指摘されない上司は、なぜ静かに腐っていくのか ── フィードバック不在という緩慢な認知死について

1984年、ジョージ・オーウェルはビッグ・ブラザーをこう描いた。常に見られている存在として。しかし私が長年、組織と人間を観察してきて気になるのは、むしろ逆の構造だ。「誰も見ていない人間」ではなく、「誰も言わない人間」の話である。上司という生き物は、ある閾値を超えると、自分の認知が歪んでいることを誰にも教えてもらえなくなる。それは恐怖政治の結果であることもあるが、もっと多くの場合、ただの「空気」だ。誰かが意図的に沈黙を強いているわけではない。みんなが自然に、しだいに、そっとフィードバックを手放していく。

これは道徳の問題ではないと思っている。少なくとも、道徳だけでは語りきれない。もっと根深いところに、生物学的・認知科学的な構造がある。人間という生き物が、権力勾配の中でどのように認知を変容させるかという話であり、その変容がなぜ当人には見えないかという話でもある。指摘されない上司が危ないのは、性格が悪いからでも、能力が低いからでもない。認知の校正器が壊れているのに、校正が完了したと思い込んでいるからだ。

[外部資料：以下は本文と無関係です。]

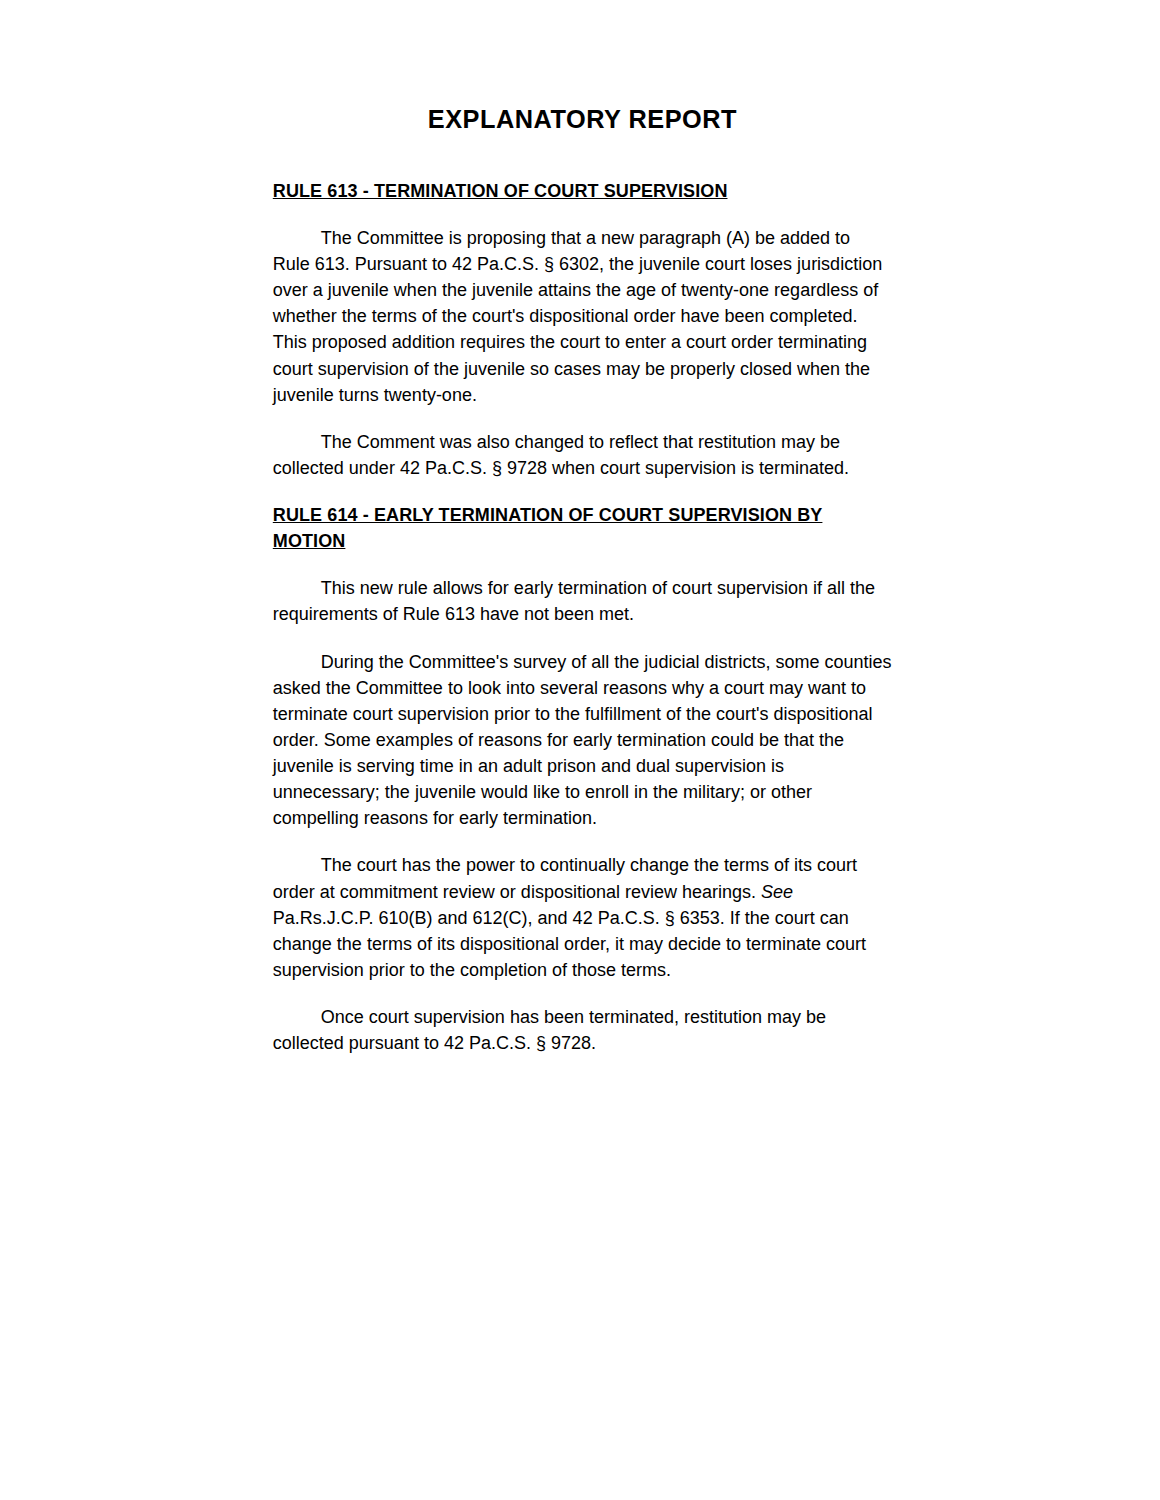EXPLANATORY REPORT
RULE 613 - TERMINATION OF COURT SUPERVISION
The Committee is proposing that a new paragraph (A) be added to Rule 613. Pursuant to 42 Pa.C.S. § 6302, the juvenile court loses jurisdiction over a juvenile when the juvenile attains the age of twenty-one regardless of whether the terms of the court's dispositional order have been completed. This proposed addition requires the court to enter a court order terminating court supervision of the juvenile so cases may be properly closed when the juvenile turns twenty-one.
The Comment was also changed to reflect that restitution may be collected under 42 Pa.C.S. § 9728 when court supervision is terminated.
RULE 614 - EARLY TERMINATION OF COURT SUPERVISION BY MOTION
This new rule allows for early termination of court supervision if all the requirements of Rule 613 have not been met.
During the Committee's survey of all the judicial districts, some counties asked the Committee to look into several reasons why a court may want to terminate court supervision prior to the fulfillment of the court's dispositional order. Some examples of reasons for early termination could be that the juvenile is serving time in an adult prison and dual supervision is unnecessary; the juvenile would like to enroll in the military; or other compelling reasons for early termination.
The court has the power to continually change the terms of its court order at commitment review or dispositional review hearings. See Pa.Rs.J.C.P. 610(B) and 612(C), and 42 Pa.C.S. § 6353. If the court can change the terms of its dispositional order, it may decide to terminate court supervision prior to the completion of those terms.
Once court supervision has been terminated, restitution may be collected pursuant to 42 Pa.C.S. § 9728.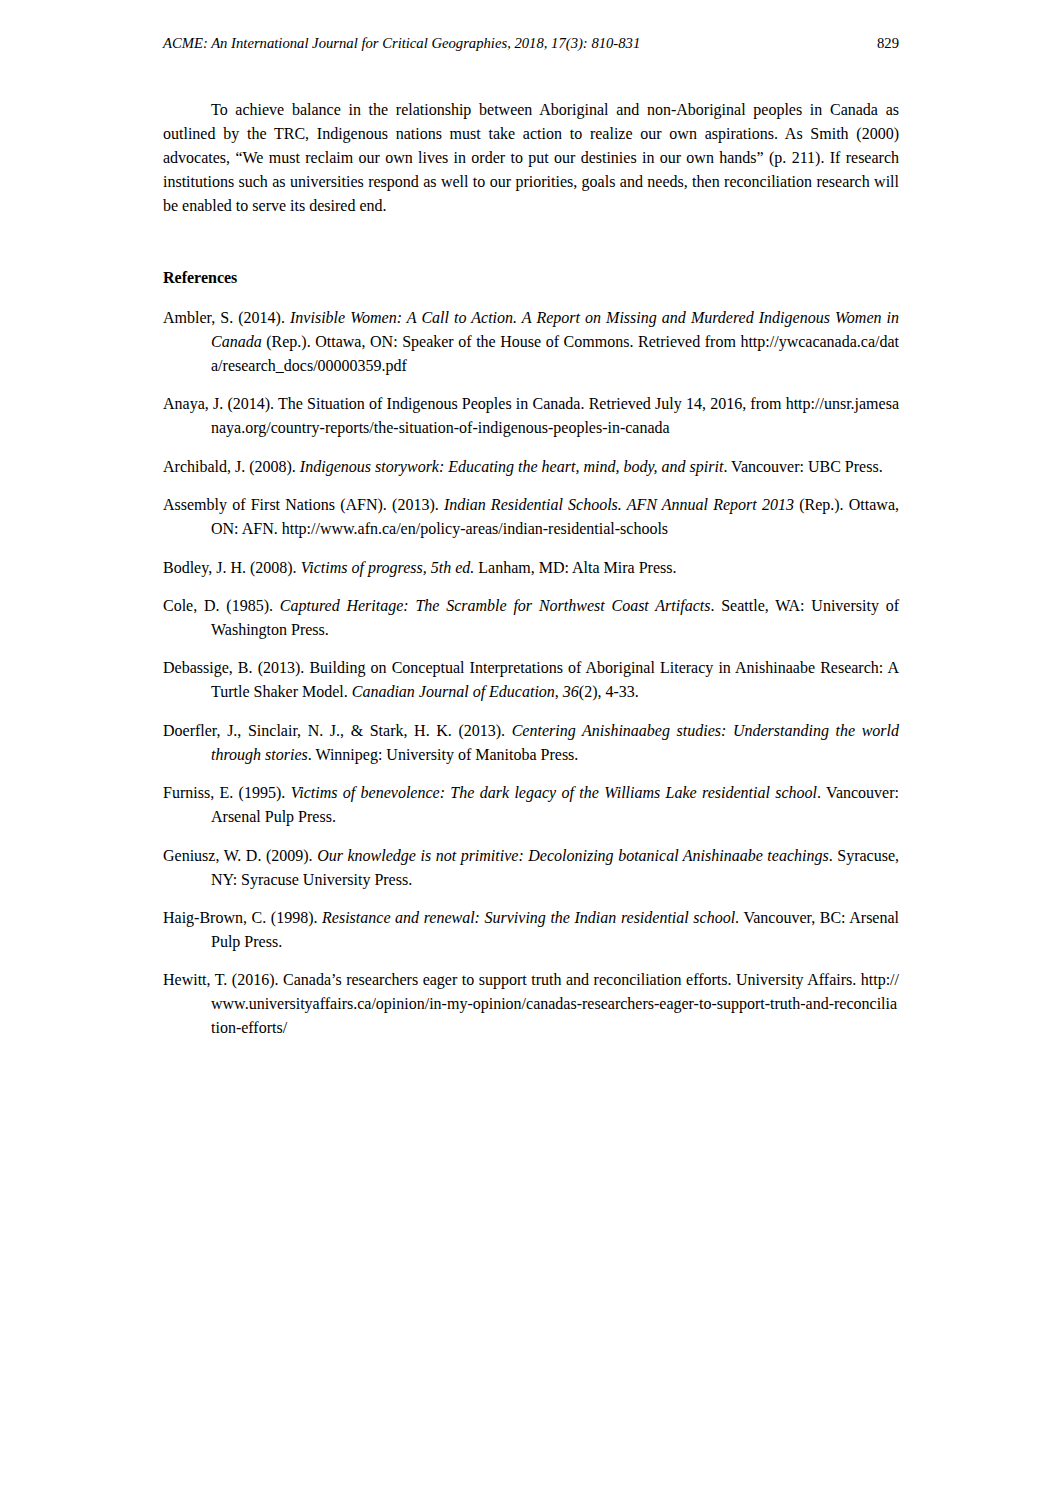ACME: An International Journal for Critical Geographies, 2018, 17(3): 810-831 829
To achieve balance in the relationship between Aboriginal and non-Aboriginal peoples in Canada as outlined by the TRC, Indigenous nations must take action to realize our own aspirations. As Smith (2000) advocates, “We must reclaim our own lives in order to put our destinies in our own hands” (p. 211). If research institutions such as universities respond as well to our priorities, goals and needs, then reconciliation research will be enabled to serve its desired end.
References
Ambler, S. (2014). Invisible Women: A Call to Action. A Report on Missing and Murdered Indigenous Women in Canada (Rep.). Ottawa, ON: Speaker of the House of Commons. Retrieved from http://ywcacanada.ca/data/research_docs/00000359.pdf
Anaya, J. (2014). The Situation of Indigenous Peoples in Canada. Retrieved July 14, 2016, from http://unsr.jamesanaya.org/country-reports/the-situation-of-indigenous-peoples-in-canada
Archibald, J. (2008). Indigenous storywork: Educating the heart, mind, body, and spirit. Vancouver: UBC Press.
Assembly of First Nations (AFN). (2013). Indian Residential Schools. AFN Annual Report 2013 (Rep.). Ottawa, ON: AFN. http://www.afn.ca/en/policy-areas/indian-residential-schools
Bodley, J. H. (2008). Victims of progress, 5th ed. Lanham, MD: Alta Mira Press.
Cole, D. (1985). Captured Heritage: The Scramble for Northwest Coast Artifacts. Seattle, WA: University of Washington Press.
Debassige, B. (2013). Building on Conceptual Interpretations of Aboriginal Literacy in Anishinaabe Research: A Turtle Shaker Model. Canadian Journal of Education, 36(2), 4-33.
Doerfler, J., Sinclair, N. J., & Stark, H. K. (2013). Centering Anishinaabeg studies: Understanding the world through stories. Winnipeg: University of Manitoba Press.
Furniss, E. (1995). Victims of benevolence: The dark legacy of the Williams Lake residential school. Vancouver: Arsenal Pulp Press.
Geniusz, W. D. (2009). Our knowledge is not primitive: Decolonizing botanical Anishinaabe teachings. Syracuse, NY: Syracuse University Press.
Haig-Brown, C. (1998). Resistance and renewal: Surviving the Indian residential school. Vancouver, BC: Arsenal Pulp Press.
Hewitt, T. (2016). Canada’s researchers eager to support truth and reconciliation efforts. University Affairs. http://www.universityaffairs.ca/opinion/in-my-opinion/canadas-researchers-eager-to-support-truth-and-reconciliation-efforts/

私はこの現象に、緩慢な認知死という言葉を使いたい。脳が死ぬわけではない。むしろ脳は活発に動いている。しかしその脳が受け取る情報が、あるフィルターを通じて一方向に偏光され始める。外からの修正入力が遮断された系は、ホメオスタシスを維持できない。生物学的には当たり前の話だが、組織の中でこれが起きると、誰も気づかないうちに一人の人間の現実認識が、ゆっくりと、しかし確実に狂い始める。

フィードバックとは何か ── 制御理論からの再定義

工学的に言えば、フィードバックとはシステムの出力を入力に戻すことで、誤差を修正し続けるための機構だ。サーモスタットは室温という出力を検知して、加熱という入力を調整する。このループが断たれた系は、目標値からどんどん逸れていく。制御理論の用語で言えば「開ループ系」になる。開ループ系は外乱に対して無防備だ。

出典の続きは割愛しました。